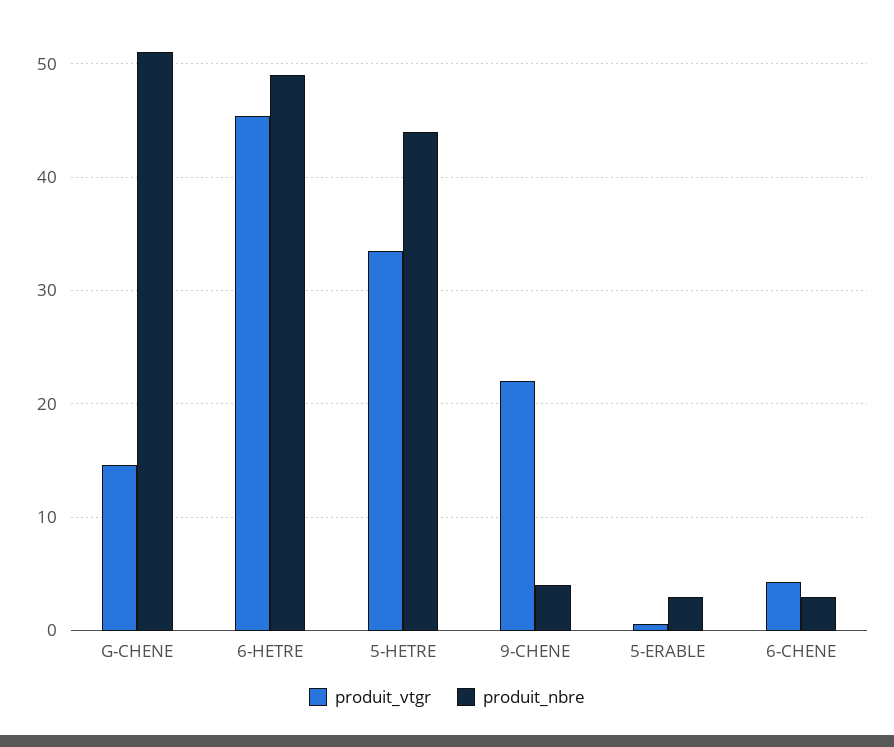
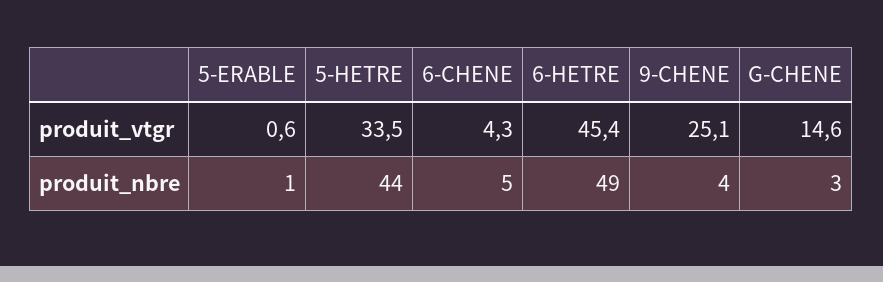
produit_nbre, G-CHENE: 51 -> 3
produit_vtgr, 9-CHENE: 22 -> 25.1
produit_nbre, 5-ERABLE: 3 -> 1
produit_nbre, 6-CHENE: 3 -> 5

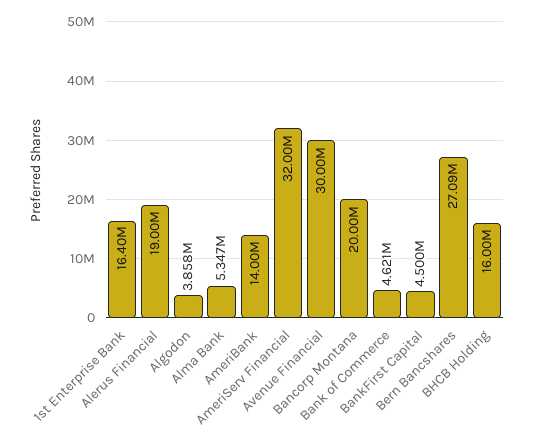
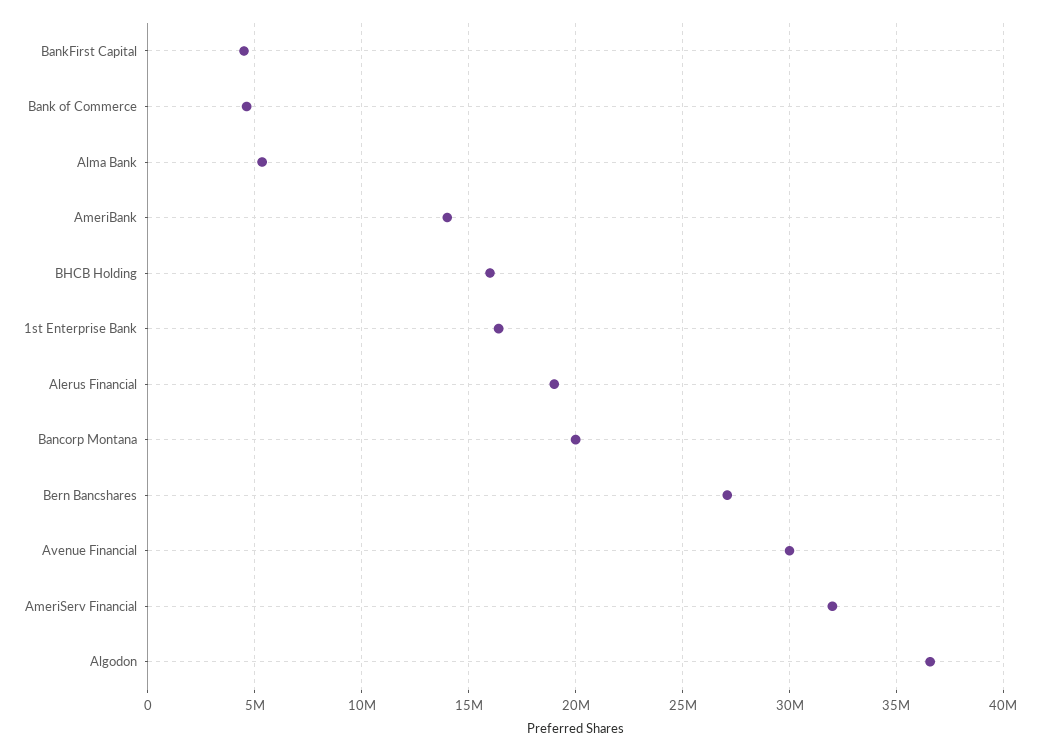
Algodon: 3858000 -> 36500000

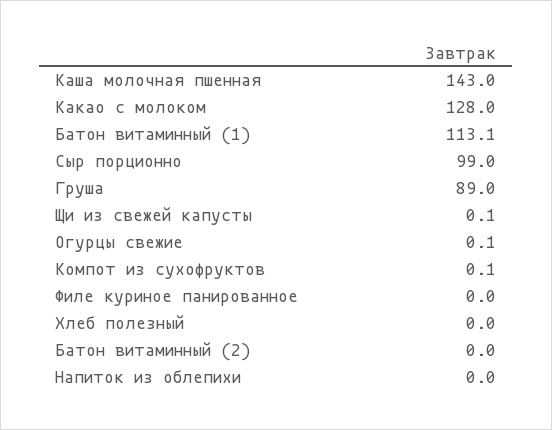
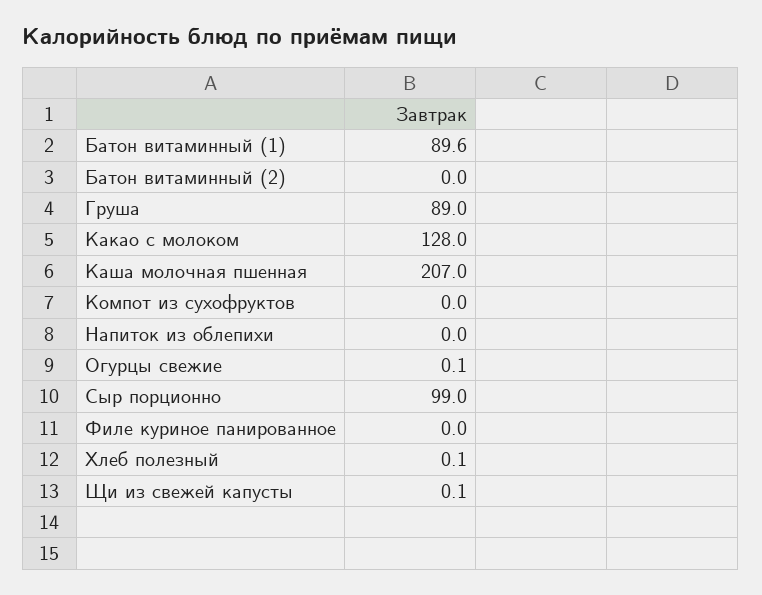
Каша молочная пшенная: 143 -> 207
Батон витаминный (1): 113.1 -> 89.6
Компот из сухофруктов: 0.1 -> 0
Хлеб полезный: 0 -> 0.1

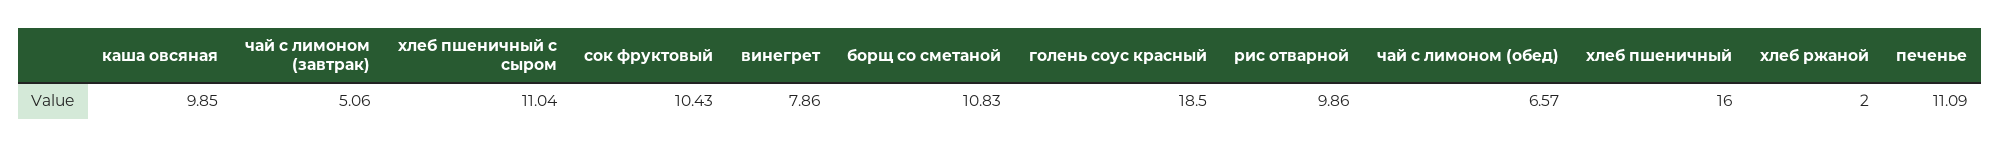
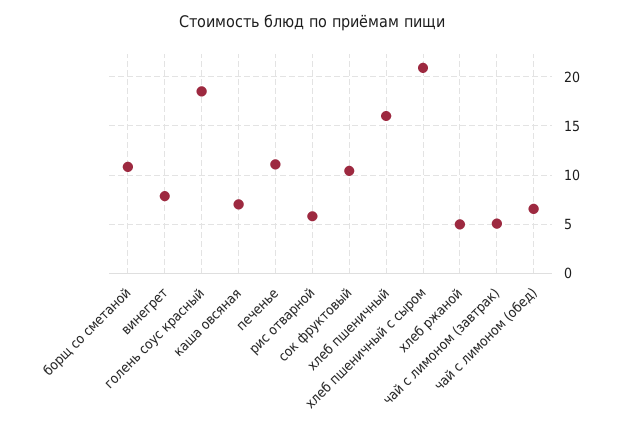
каша овсяная: 9.85 -> 7
хлеб пшеничный с сыром: 11.04 -> 21
рис отварной: 9.86 -> 6
хлеб ржаной: 2 -> 5

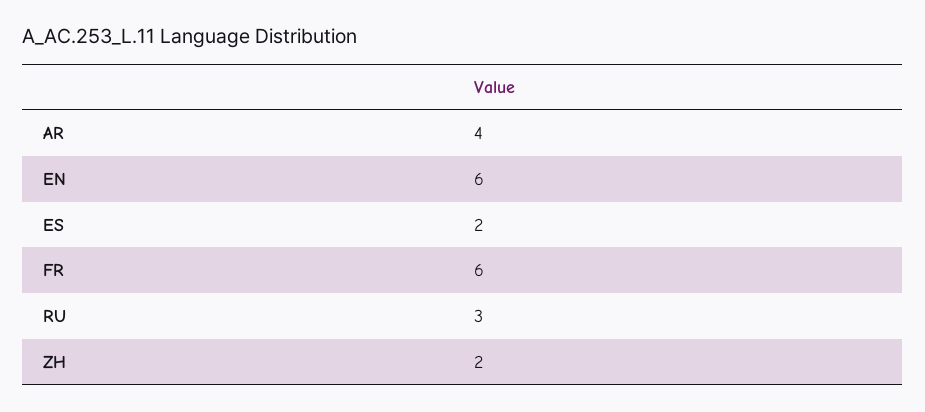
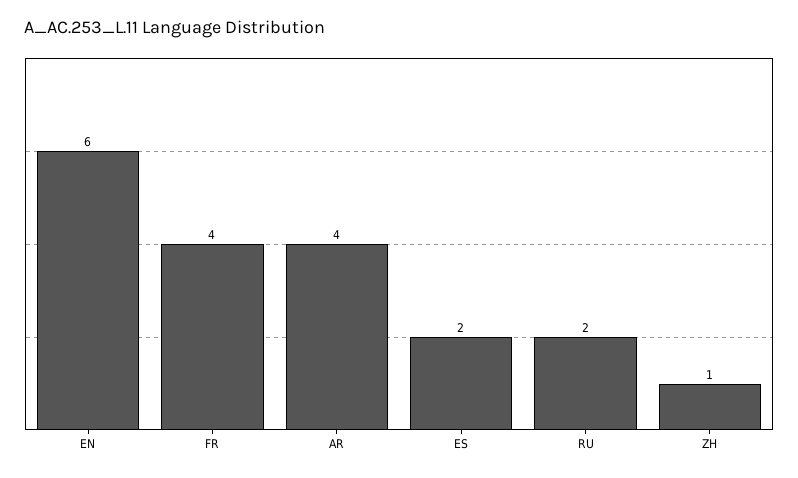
FR: 6 -> 4
RU: 3 -> 2
ZH: 2 -> 1

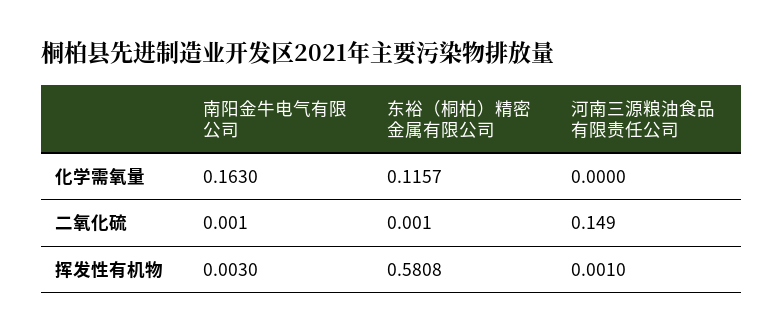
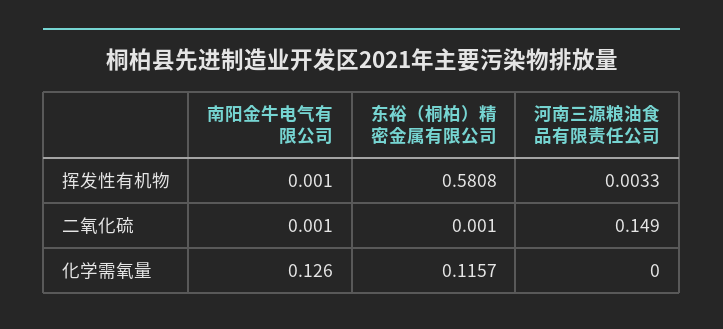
南阳金牛电气有限公司, 化学需氧量: 0.163 -> 0.126
南阳金牛电气有限公司, 挥发性有机物: 0.003 -> 0.001
河南三源粮油食品有限责任公司, 挥发性有机物: 0.001 -> 0.0033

*What needs to be done*.
When you reach the line that contains "Algodon: 3858000 -> 36500000", start copying the listing word for word and stop only after its last line, without any pictures.

*Solution*.
Algodon: 3858000 -> 36500000

Каша молочная пшенная: 143 -> 207
Батон витаминный (1): 113.1 -> 89.6
Компот из сухофруктов: 0.1 -> 0
Хлеб полезный: 0 -> 0.1

каша овсяная: 9.85 -> 7
хлеб пшеничный с сыром: 11.04 -> 21
рис отварной: 9.86 -> 6
хлеб ржаной: 2 -> 5

FR: 6 -> 4
RU: 3 -> 2
ZH: 2 -> 1

南阳金牛电气有限公司, 化学需氧量: 0.163 -> 0.126
南阳金牛电气有限公司, 挥发性有机物: 0.003 -> 0.001
河南三源粮油食品有限责任公司, 挥发性有机物: 0.001 -> 0.0033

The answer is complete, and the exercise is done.